* **WHAT YOU HAVE TO DO**: Word for word, set down every record that appears below.

(Saved data entries)
════════════════════

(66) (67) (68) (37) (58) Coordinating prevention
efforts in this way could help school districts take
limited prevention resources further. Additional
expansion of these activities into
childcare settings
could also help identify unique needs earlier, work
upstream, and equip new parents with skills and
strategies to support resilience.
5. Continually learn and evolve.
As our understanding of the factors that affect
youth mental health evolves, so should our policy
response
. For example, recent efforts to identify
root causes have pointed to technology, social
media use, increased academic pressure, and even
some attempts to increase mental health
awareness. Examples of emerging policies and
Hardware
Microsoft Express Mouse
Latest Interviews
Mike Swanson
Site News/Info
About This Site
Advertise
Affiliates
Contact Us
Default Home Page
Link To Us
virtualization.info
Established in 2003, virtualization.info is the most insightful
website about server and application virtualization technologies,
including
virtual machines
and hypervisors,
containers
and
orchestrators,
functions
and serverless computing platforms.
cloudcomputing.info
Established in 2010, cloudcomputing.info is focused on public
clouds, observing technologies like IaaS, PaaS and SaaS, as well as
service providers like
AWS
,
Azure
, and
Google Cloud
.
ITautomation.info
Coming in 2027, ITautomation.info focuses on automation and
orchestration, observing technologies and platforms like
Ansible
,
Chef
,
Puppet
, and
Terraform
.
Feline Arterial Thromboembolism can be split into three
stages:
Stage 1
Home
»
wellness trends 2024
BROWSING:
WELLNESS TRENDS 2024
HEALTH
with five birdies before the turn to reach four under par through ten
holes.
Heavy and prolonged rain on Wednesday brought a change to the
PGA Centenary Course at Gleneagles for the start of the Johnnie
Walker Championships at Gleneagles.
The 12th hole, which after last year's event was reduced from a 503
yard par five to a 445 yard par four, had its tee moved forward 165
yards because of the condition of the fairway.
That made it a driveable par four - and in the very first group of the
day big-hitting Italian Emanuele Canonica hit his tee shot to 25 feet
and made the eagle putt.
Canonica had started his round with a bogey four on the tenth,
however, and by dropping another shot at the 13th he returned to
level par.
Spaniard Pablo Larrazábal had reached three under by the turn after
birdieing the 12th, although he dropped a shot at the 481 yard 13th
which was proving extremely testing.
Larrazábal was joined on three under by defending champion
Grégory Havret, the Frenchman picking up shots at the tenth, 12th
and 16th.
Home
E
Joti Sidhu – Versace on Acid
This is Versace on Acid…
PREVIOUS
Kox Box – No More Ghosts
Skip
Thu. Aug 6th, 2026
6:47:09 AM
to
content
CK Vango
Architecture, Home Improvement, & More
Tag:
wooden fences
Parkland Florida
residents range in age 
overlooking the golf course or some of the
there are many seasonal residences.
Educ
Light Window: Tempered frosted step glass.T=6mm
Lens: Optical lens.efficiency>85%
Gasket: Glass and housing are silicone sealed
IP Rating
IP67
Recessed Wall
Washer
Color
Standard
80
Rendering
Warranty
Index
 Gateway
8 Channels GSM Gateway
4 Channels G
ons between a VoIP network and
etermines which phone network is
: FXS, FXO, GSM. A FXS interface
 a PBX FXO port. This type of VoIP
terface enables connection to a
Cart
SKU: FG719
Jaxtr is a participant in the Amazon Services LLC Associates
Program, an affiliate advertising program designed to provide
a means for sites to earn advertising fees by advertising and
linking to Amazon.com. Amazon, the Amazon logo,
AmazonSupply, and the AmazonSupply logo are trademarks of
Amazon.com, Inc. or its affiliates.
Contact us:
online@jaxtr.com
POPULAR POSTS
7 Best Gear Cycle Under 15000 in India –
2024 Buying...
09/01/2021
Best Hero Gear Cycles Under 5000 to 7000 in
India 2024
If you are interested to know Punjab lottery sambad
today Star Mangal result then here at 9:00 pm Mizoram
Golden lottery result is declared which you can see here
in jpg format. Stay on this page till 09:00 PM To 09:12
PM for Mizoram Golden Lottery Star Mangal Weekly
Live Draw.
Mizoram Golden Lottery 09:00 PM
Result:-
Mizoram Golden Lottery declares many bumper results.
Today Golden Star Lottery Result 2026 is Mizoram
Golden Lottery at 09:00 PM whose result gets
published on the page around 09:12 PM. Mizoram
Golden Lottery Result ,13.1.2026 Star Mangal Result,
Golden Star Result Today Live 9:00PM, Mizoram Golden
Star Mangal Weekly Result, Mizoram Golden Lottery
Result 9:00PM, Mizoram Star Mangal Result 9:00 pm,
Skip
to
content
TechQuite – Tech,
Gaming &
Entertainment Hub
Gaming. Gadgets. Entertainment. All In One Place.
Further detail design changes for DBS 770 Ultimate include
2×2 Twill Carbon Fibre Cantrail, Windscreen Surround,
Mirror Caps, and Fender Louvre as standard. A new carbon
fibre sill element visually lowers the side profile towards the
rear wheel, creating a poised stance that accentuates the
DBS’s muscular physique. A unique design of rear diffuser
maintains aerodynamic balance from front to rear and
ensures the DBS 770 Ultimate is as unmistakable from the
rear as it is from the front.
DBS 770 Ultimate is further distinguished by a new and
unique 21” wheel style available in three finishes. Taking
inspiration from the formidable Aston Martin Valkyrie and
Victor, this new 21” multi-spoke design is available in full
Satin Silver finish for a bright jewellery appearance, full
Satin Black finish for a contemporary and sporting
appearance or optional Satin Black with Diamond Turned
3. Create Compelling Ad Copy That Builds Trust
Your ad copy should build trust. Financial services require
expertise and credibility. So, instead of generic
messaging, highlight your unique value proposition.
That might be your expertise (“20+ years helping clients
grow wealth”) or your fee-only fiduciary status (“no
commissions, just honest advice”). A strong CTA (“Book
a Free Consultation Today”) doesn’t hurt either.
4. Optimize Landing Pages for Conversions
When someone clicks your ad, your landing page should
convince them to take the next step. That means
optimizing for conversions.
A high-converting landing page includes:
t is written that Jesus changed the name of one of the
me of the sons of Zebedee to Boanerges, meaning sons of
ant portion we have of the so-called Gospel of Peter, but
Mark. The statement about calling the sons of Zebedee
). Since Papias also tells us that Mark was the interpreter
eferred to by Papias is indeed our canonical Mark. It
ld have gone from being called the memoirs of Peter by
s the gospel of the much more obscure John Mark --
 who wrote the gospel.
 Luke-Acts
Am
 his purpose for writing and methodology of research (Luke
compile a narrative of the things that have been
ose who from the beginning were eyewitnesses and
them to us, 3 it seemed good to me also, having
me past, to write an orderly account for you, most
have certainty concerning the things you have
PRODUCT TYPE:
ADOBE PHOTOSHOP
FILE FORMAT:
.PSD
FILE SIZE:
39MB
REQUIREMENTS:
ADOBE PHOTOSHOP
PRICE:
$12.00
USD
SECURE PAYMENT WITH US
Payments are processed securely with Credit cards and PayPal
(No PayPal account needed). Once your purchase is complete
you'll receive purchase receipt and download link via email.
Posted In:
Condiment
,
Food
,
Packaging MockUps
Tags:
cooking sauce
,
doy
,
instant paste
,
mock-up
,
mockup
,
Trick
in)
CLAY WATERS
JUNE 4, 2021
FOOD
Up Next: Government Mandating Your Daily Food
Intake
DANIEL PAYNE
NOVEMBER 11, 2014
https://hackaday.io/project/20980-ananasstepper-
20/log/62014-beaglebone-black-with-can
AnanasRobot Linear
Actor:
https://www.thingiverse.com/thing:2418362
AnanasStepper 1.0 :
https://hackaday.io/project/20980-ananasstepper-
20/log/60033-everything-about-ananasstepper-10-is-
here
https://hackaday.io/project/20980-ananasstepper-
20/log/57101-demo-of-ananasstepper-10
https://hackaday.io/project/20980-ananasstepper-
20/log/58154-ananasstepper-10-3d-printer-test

════════════════════

* **FINAL ANSWER**:
(66) (67) (68) (37) (58) Coordinating prevention
efforts in this way could help school districts take
limited prevention resources further. Additional
expansion of these activities into
childcare settings
could also help identify unique needs earlier, work
upstream, and equip new parents with skills and
strategies to support resilience.
5. Continually learn and evolve.
As our understanding of the factors that affect
youth mental health evolves, so should our policy
response
. For example, recent efforts to identify
root causes have pointed to technology, social
media use, increased academic pressure, and even
some attempts to increase mental health
awareness. Examples of emerging policies and
Hardware
Microsoft Express Mouse
Latest Interviews
Mike Swanson
Site News/Info
About This Site
Advertise
Affiliates
Contact Us
Default Home Page
Link To Us
virtualization.info
Established in 2003, virtualization.info is the most insightful
website about server and application virtualization technologies,
including
virtual machines
and hypervisors,
containers
and
orchestrators,
functions
and serverless computing platforms.
cloudcomputing.info
Established in 2010, cloudcomputing.info is focused on public
clouds, observing technologies like IaaS, PaaS and SaaS, as well as
service providers like
AWS
,
Azure
, and
Google Cloud
.
ITautomation.info
Coming in 2027, ITautomation.info focuses on automation and
orchestration, observing technologies and platforms like
Ansible
,
Chef
,
Puppet
, and
Terraform
.
Feline Arterial Thromboembolism can be split into three
stages:
Stage 1
Home
»
wellness trends 2024
BROWSING:
WELLNESS TRENDS 2024
HEALTH
with five birdies before the turn to reach four under par through ten
holes.
Heavy and prolonged rain on Wednesday brought a change to the
PGA Centenary Course at Gleneagles for the start of the Johnnie
Walker Championships at Gleneagles.
The 12th hole, which after last year's event was reduced from a 503
yard par five to a 445 yard par four, had its tee moved forward 165
yards because of the condition of the fairway.
That made it a driveable par four - and in the very first group of the
day big-hitting Italian Emanuele Canonica hit his tee shot to 25 feet
and made the eagle putt.
Canonica had started his round with a bogey four on the tenth,
however, and by dropping another shot at the 13th he returned to
level par.
Spaniard Pablo Larrazábal had reached three under by the turn after
birdieing the 12th, although he dropped a shot at the 481 yard 13th
which was proving extremely testing.
Larrazábal was joined on three under by defending champion
Grégory Havret, the Frenchman picking up shots at the tenth, 12th
and 16th.
Home
E
Joti Sidhu – Versace on Acid
This is Versace on Acid…
PREVIOUS
Kox Box – No More Ghosts
Skip
Thu. Aug 6th, 2026
6:47:09 AM
to
content
CK Vango
Architecture, Home Improvement, & More
Tag:
wooden fences
Parkland Florida
residents range in age 
overlooking the golf course or some of the
there are many seasonal residences.
Educ
Light Window: Tempered frosted step glass.T=6mm
Lens: Optical lens.efficiency>85%
Gasket: Glass and housing are silicone sealed
IP Rating
IP67
Recessed Wall
Washer
Color
Standard
80
Rendering
Warranty
Index
 Gateway
8 Channels GSM Gateway
4 Channels G
ons between a VoIP network and
etermines which phone network is
: FXS, FXO, GSM. A FXS interface
 a PBX FXO port. This type of VoIP
terface enables connection to a
Cart
SKU: FG719
Jaxtr is a participant in the Amazon Services LLC Associates
Program, an affiliate advertising program designed to provide
a means for sites to earn advertising fees by advertising and
linking to Amazon.com. Amazon, the Amazon logo,
AmazonSupply, and the AmazonSupply logo are trademarks of
Amazon.com, Inc. or its affiliates.
Contact us:
online@jaxtr.com
POPULAR POSTS
7 Best Gear Cycle Under 15000 in India –
2024 Buying...
09/01/2021
Best Hero Gear Cycles Under 5000 to 7000 in
India 2024
If you are interested to know Punjab lottery sambad
today Star Mangal result then here at 9:00 pm Mizoram
Golden lottery result is declared which you can see here
in jpg format. Stay on this page till 09:00 PM To 09:12
PM for Mizoram Golden Lottery Star Mangal Weekly
Live Draw.
Mizoram Golden Lottery 09:00 PM
Result:-
Mizoram Golden Lottery declares many bumper results.
Today Golden Star Lottery Result 2026 is Mizoram
Golden Lottery at 09:00 PM whose result gets
published on the page around 09:12 PM. Mizoram
Golden Lottery Result ,13.1.2026 Star Mangal Result,
Golden Star Result Today Live 9:00PM, Mizoram Golden
Star Mangal Weekly Result, Mizoram Golden Lottery
Result 9:00PM, Mizoram Star Mangal Result 9:00 pm,
Skip
to
content
TechQuite – Tech,
Gaming &
Entertainment Hub
Gaming. Gadgets. Entertainment. All In One Place.
Further detail design changes for DBS 770 Ultimate include
2×2 Twill Carbon Fibre Cantrail, Windscreen Surround,
Mirror Caps, and Fender Louvre as standard. A new carbon
fibre sill element visually lowers the side profile towards the
rear wheel, creating a poised stance that accentuates the
DBS’s muscular physique. A unique design of rear diffuser
maintains aerodynamic balance from front to rear and
ensures the DBS 770 Ultimate is as unmistakable from the
rear as it is from the front.
DBS 770 Ultimate is further distinguished by a new and
unique 21” wheel style available in three finishes. Taking
inspiration from the formidable Aston Martin Valkyrie and
Victor, this new 21” multi-spoke design is available in full
Satin Silver finish for a bright jewellery appearance, full
Satin Black finish for a contemporary and sporting
appearance or optional Satin Black with Diamond Turned
3. Create Compelling Ad Copy That Builds Trust
Your ad copy should build trust. Financial services require
expertise and credibility. So, instead of generic
messaging, highlight your unique value proposition.
That might be your expertise (“20+ years helping clients
grow wealth”) or your fee-only fiduciary status (“no
commissions, just honest advice”). A strong CTA (“Book
a Free Consultation Today”) doesn’t hurt either.
4. Optimize Landing Pages for Conversions
When someone clicks your ad, your landing page should
convince them to take the next step. That means
optimizing for conversions.
A high-converting landing page includes:
t is written that Jesus changed the name of one of the
me of the sons of Zebedee to Boanerges, meaning sons of
ant portion we have of the so-called Gospel of Peter, but
Mark. The statement about calling the sons of Zebedee
). Since Papias also tells us that Mark was the interpreter
eferred to by Papias is indeed our canonical Mark. It
ld have gone from being called the memoirs of Peter by
s the gospel of the much more obscure John Mark --
 who wrote the gospel.
 Luke-Acts
Am
 his purpose for writing and methodology of research (Luke
compile a narrative of the things that have been
ose who from the beginning were eyewitnesses and
them to us, 3 it seemed good to me also, having
me past, to write an orderly account for you, most
have certainty concerning the things you have
PRODUCT TYPE:
ADOBE PHOTOSHOP
FILE FORMAT:
.PSD
FILE SIZE:
39MB
REQUIREMENTS:
ADOBE PHOTOSHOP
PRICE:
$12.00
USD
SECURE PAYMENT WITH US
Payments are processed securely with Credit cards and PayPal
(No PayPal account needed). Once your purchase is complete
you'll receive purchase receipt and download link via email.
Posted In:
Condiment
,
Food
,
Packaging MockUps
Tags:
cooking sauce
,
doy
,
instant paste
,
mock-up
,
mockup
,
Trick
in)
CLAY WATERS
JUNE 4, 2021
FOOD
Up Next: Government Mandating Your Daily Food
Intake
DANIEL PAYNE
NOVEMBER 11, 2014
https://hackaday.io/project/20980-ananasstepper-
20/log/62014-beaglebone-black-with-can
AnanasRobot Linear
Actor:
https://www.thingiverse.com/thing:2418362
AnanasStepper 1.0 :
https://hackaday.io/project/20980-ananasstepper-
20/log/60033-everything-about-ananasstepper-10-is-
here
https://hackaday.io/project/20980-ananasstepper-
20/log/57101-demo-of-ananasstepper-10
https://hackaday.io/project/20980-ananasstepper-
20/log/58154-ananasstepper-10-3d-printer-test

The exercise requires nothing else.